In a group of 100 students, 60 like Math, 45 like Physics, and 20 like both. How many students like neither subject?

Solution:

15 students

Explanation:

Let M be the set of students who like Math and P be the set who like Physics.
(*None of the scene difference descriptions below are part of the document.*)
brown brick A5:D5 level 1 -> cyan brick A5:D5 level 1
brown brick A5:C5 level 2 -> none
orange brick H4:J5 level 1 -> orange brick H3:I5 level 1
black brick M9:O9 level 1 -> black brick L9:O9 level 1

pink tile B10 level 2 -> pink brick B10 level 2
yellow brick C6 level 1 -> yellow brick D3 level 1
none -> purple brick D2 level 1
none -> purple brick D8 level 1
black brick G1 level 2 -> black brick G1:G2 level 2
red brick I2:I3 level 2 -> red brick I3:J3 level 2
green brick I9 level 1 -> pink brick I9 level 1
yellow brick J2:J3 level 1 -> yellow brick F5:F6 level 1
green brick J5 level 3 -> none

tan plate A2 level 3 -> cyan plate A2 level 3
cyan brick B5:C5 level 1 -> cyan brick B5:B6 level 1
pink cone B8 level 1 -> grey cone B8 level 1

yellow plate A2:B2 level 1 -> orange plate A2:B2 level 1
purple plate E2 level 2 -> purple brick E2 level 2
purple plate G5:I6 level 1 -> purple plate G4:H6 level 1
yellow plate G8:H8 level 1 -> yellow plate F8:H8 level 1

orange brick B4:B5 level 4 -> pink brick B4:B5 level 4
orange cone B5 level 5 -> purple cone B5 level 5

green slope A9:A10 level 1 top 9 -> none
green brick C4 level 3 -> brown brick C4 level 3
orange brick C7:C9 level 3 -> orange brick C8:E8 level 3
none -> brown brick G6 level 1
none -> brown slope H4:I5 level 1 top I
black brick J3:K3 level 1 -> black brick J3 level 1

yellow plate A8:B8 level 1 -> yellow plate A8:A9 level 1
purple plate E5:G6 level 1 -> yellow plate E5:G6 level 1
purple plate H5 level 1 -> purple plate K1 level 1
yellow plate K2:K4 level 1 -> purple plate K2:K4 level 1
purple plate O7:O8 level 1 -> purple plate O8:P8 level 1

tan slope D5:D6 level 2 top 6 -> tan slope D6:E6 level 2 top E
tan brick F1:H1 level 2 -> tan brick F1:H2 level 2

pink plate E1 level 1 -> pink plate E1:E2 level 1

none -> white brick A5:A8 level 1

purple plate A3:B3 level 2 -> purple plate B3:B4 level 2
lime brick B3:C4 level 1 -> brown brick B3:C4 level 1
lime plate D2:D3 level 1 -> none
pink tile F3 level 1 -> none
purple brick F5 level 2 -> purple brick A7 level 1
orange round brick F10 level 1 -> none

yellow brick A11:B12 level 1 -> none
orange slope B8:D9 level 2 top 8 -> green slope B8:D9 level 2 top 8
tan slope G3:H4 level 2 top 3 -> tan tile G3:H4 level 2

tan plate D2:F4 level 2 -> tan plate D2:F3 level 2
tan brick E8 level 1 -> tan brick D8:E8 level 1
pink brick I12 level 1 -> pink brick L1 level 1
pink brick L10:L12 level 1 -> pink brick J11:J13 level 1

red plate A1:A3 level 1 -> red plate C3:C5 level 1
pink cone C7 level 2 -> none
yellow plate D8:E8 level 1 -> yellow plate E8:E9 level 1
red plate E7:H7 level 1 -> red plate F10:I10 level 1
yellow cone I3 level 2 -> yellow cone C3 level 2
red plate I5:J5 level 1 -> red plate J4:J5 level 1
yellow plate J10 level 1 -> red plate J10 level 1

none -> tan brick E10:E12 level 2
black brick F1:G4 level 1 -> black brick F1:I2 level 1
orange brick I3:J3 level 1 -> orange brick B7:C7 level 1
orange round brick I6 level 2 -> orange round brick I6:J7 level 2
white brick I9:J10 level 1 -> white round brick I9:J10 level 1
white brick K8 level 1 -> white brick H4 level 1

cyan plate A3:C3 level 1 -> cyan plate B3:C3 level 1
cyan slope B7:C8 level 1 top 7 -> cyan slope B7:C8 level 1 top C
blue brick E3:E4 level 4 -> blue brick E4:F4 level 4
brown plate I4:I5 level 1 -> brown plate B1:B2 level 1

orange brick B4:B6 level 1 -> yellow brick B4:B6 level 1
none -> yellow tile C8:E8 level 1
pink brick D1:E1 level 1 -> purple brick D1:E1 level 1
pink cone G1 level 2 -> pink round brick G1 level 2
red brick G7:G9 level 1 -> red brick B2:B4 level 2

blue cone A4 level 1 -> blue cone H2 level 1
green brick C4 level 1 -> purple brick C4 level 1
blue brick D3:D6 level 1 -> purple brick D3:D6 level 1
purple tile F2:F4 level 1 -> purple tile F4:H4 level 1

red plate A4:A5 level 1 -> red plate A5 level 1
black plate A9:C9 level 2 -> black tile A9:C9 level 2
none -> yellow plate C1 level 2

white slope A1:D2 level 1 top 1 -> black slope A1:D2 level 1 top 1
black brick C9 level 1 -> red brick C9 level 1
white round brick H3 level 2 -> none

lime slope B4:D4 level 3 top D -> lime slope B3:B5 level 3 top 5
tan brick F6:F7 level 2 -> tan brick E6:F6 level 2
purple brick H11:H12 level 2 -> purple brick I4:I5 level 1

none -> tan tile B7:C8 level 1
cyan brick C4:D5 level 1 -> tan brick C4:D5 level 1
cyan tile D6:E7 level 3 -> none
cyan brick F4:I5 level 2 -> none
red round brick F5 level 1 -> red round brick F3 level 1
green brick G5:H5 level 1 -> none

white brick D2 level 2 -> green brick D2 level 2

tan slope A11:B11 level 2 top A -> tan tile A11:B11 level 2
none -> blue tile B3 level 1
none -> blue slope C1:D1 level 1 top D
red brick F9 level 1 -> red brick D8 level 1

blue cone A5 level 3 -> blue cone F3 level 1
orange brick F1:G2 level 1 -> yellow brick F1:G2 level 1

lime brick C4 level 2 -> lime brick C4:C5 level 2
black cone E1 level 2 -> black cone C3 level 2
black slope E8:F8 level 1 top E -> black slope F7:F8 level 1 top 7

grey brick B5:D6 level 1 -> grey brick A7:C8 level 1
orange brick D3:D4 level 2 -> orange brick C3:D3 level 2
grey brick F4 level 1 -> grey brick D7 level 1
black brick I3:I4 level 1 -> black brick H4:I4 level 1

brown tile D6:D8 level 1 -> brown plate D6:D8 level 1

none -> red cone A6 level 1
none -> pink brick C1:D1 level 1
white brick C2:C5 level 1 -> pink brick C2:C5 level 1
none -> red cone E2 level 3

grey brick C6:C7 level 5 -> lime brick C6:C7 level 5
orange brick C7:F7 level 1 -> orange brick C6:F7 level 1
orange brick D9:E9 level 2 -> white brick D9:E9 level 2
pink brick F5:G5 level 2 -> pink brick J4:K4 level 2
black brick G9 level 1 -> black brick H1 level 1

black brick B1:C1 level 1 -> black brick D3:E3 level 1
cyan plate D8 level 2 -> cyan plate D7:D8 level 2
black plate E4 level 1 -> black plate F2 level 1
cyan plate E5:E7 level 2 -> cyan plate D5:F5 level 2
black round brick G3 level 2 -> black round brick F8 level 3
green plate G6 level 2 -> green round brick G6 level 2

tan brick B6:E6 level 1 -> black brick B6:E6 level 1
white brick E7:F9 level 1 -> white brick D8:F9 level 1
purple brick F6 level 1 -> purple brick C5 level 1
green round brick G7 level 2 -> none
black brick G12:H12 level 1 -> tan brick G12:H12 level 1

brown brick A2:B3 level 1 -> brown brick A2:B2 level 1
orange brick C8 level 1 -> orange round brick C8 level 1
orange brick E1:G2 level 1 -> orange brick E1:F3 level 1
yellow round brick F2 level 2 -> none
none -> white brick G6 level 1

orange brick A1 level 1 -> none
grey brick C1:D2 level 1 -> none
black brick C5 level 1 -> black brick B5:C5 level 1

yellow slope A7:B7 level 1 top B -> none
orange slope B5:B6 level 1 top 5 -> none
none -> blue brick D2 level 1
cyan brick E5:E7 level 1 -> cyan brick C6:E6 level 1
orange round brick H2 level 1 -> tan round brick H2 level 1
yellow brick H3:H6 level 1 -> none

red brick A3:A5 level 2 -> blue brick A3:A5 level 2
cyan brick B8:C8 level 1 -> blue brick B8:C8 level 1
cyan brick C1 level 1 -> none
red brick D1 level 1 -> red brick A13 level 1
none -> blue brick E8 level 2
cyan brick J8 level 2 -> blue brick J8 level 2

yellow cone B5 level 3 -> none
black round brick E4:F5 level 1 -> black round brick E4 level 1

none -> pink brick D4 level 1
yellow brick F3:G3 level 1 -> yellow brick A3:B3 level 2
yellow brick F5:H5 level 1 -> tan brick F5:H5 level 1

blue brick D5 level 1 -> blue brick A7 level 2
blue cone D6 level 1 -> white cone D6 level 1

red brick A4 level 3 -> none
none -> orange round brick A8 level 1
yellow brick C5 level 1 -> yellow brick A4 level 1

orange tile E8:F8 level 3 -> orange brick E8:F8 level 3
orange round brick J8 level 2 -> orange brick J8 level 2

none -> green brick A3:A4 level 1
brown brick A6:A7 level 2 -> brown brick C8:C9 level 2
We are given n(M) = 60, n(P) = 45, and n(M \cap P) = 20. Using the formula n(M \cup P) = n(M) + n(P) - n(M \cap P), we get 60 + 45 - 20 = 85. The number of students who like neither is n(ξ) - n(M \cup P) = 100 - 85 = 15.

Problem 2:

List the elements of the set A \cap B' where ξ = {x : x is an integer, 1 \leq x \leq 10}, A = {prime numbers}, and B = {even numbers}.

Solution:

{3, 5, 7}

Explanation:

First, define ξ = {1, 2, 3, 4, 5, 6, 7, 8, 9, 10}. Set A (primes) = {2, 3, 5, 7}. Set B (evens) = {2, 4, 6, 8, 10}. Set B' (complements of B in ξ) = {1, 3, 5, 7, 9}. The intersection A \cap B' represents elements that are prime AND odd. Looking at both sets, the common elements are {3, 5, 7}.

Problem 3:

Given n(ξ) = 30, n(A) = 15, n(B) = 12, and n(A \cup B)' = 8. Find n(A \cap B).

Solution:

5

Explanation:

First, find n(A \cup B). Since n(A \cup B)' = 8, then n(A \cup B) = n(ξ) - 8 = 30 - 8 = 22. Now use the inclusion-exclusion principle: n(A \cup B) = n(A) + n(B) - n(A \cap B). Substituting the values: 22 = 15 + 12 - n(A \cap B). This simplifies to 22 = 27 - n(A \cap B), so n(A \cap B) = 5.